Bruce Springsteen is an HR guru
have been a fan of 'The Boss' for more years than I care to remember, having first seen him and the mighty E Street Band on The River tour in 1981.
Apart from the great live performances and the many amazing albums, it's Springsteen’s connection to real people's lives that keeps me, and millions like me, coming back for more.
The man writes stories about everyday life but he rises above other musicians when he talks about work and the human spirit. The songs that always seem to inspire his audience the most, like The Promised Land or Badlands, are the ones when the working-class hero rises above the banality of a poor workplace.
In The Promised Land he explains how many employees feel:
"I've done my best to live the right way,
I get up every morning and go to work each day,
But your eyes go blind and your blood runs cold,
Sometimes I feel so weak, I just want to explode."
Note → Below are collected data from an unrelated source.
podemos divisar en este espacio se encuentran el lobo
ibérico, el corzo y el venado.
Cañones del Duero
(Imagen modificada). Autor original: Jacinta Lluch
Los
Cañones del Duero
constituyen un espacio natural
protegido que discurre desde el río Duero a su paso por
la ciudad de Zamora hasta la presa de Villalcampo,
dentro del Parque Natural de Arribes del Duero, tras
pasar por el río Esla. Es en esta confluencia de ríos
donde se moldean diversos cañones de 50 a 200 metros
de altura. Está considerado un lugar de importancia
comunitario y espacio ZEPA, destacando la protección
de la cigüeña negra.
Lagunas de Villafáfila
That's what Springsteen is saying to HR practitioners everywhere, if you want to build a great organisation, you need a culture where people are inspired and love what they do, and they want to give their best. Our job is to free the human spirit.
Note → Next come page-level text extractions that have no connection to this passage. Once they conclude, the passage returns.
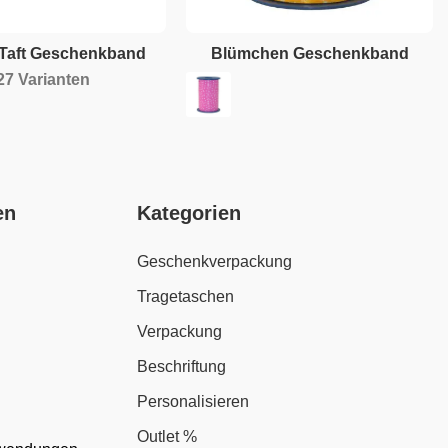
Taft Geschenkband
Blümchen Geschenkband
27 Varianten
en
Kategorien
Geschenkverpackung
Tragetaschen
Verpackung
Beschriftung
Personalisieren
Outlet %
Another descriptive story of work is Factory:
"Through the mansions of fear, through the mansions of pain,
I see my daddy walking through them factory gates in the rain,
Factory takes his hearing, factory gives him life,
The working, the working, just the working life."
The contradiction of providing 'life' but damaging the human spirit is what should challenge every HR professional every day. Does your organisation completely utilise the full ability of every employee? It's a big challenge but one that we have to own and take action on.
What I think Springsteen is saying is that people want to belong, make a difference and give of their best. I am sure some will say that the world he describes is the world of the late 20th century and that in the last 30 years workplaces have improved.
The evidence suggests that even though we have better technology and different ways of working, a huge number of people still feel disengaged and unmotivated. The majority of businesses even now are not built people first. Leaders that inspire, motivate and fully engage their colleagues to this day remain the exception rather than the norm.
The challenge for us HR professionals is to respond to Springsteen’s criticism and change our organisations so that songs like The Rising and Shackled and Drawn where he describes people enjoying what they do and the human spirit released becomes a common place occurrence.
It's also important when working in HR to stand back from the daily grind of procedures, grievances and the like, to look at your organisation, to get below the employee survey and to see if the reality of working in your business is all it should be. Forget the description included in the employer brand statement, what’s it really like in your organisation day-in, day-out?
Two HR fundamentals remain constant for me. First, it's always about leaders and managers, so always recruit for attitude and train for skill. And secondly, make sure your managers have the capability, skill and self-confidence to create teams where people are free to give their best every day.
Let’s challenge the status quo and change our organisations so they truly are great places to work.
As Springsteen would say: "There's a new world coming, I can see the light".